| The problem |
Rename "Before" to "Original" everywhere in the records below, and write out all their lines again with nothing else altered. Omit the pictures from your answer.

(Data items)
=-=-=
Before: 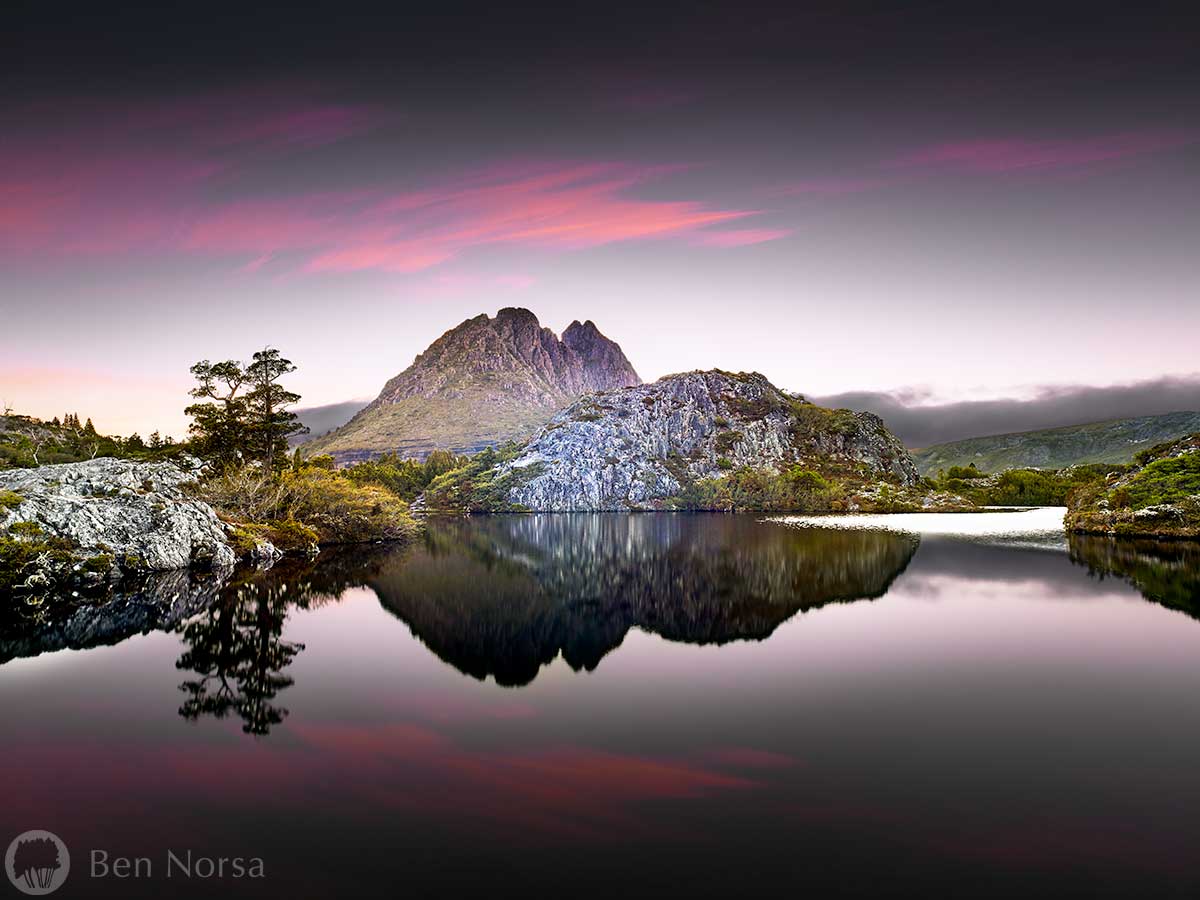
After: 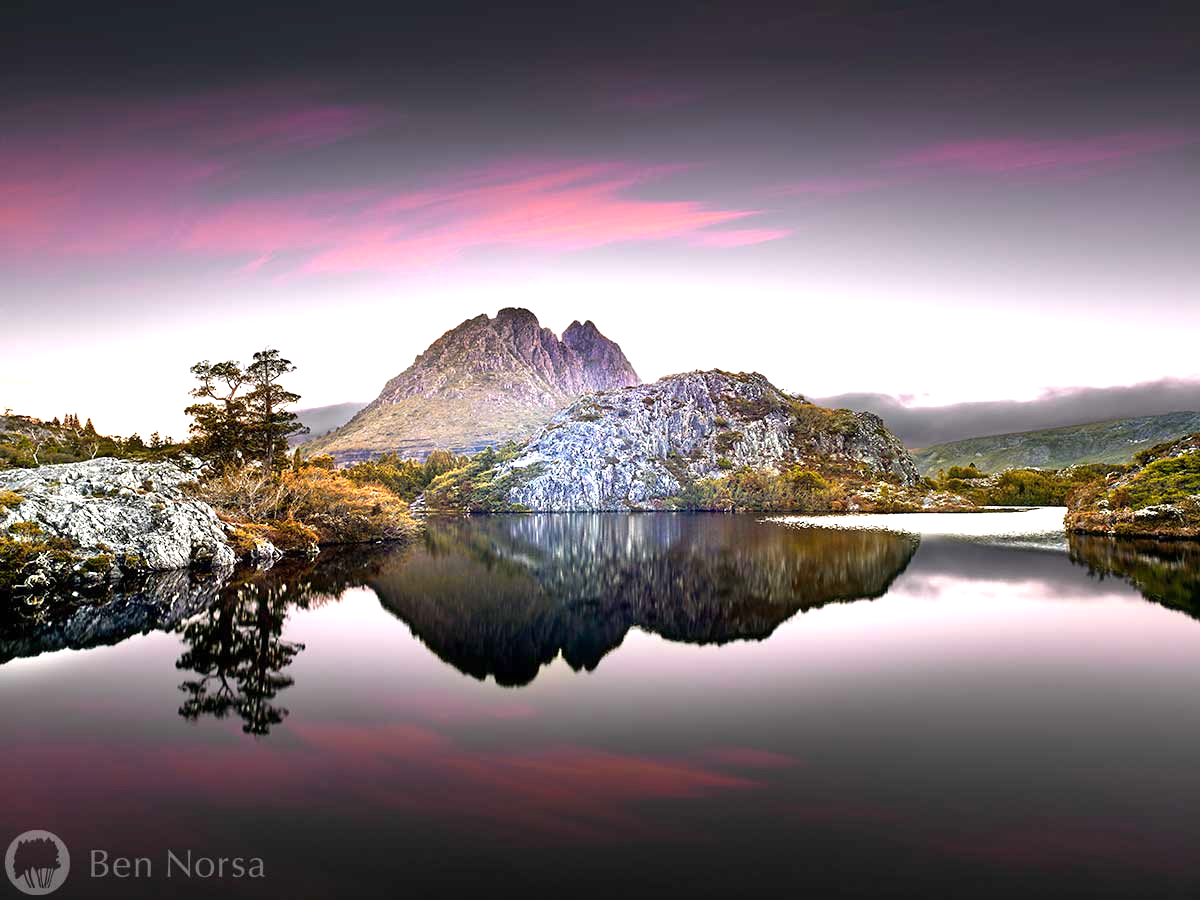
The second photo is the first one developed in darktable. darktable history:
exposure: black level correction 0, exposure 0.7 EV, compensate exposure bias true, compensate highlight preservation false
color zones: curves: ch1 [(0, 0.469) (0.072, 0.457) (0.243, 0.494) (0.429, 0.5) (0.571, 0.5) (0.714, 0.5) (0.857, 0.5) (1, 0.469)]; ch2 [(0, 0.499) (0.143, 0.467) (0.242, 0.436) (0.429, 0.493) (0.571, 0.5) (0.714, 0.5) (0.857, 0.5) (1, 0.499)]
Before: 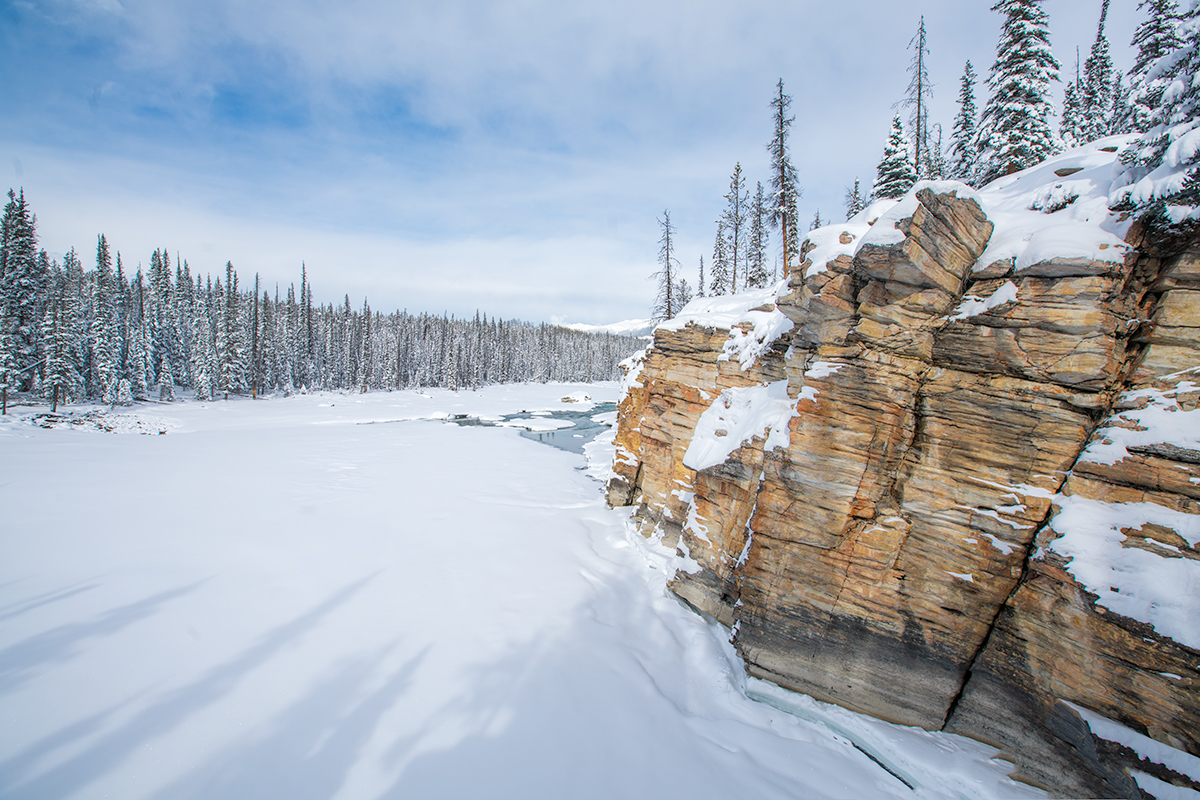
=-=-=
| Expected answer |
Original: 
After: 
The second photo is the first one developed in darktable. darktable history:
exposure: black level correction 0, exposure 0.7 EV, compensate exposure bias true, compensate highlight preservation false
color zones: curves: ch1 [(0, 0.469) (0.072, 0.457) (0.243, 0.494) (0.429, 0.5) (0.571, 0.5) (0.714, 0.5) (0.857, 0.5) (1, 0.469)]; ch2 [(0, 0.499) (0.143, 0.467) (0.242, 0.436) (0.429, 0.493) (0.571, 0.5) (0.714, 0.5) (0.857, 0.5) (1, 0.499)]
Original: 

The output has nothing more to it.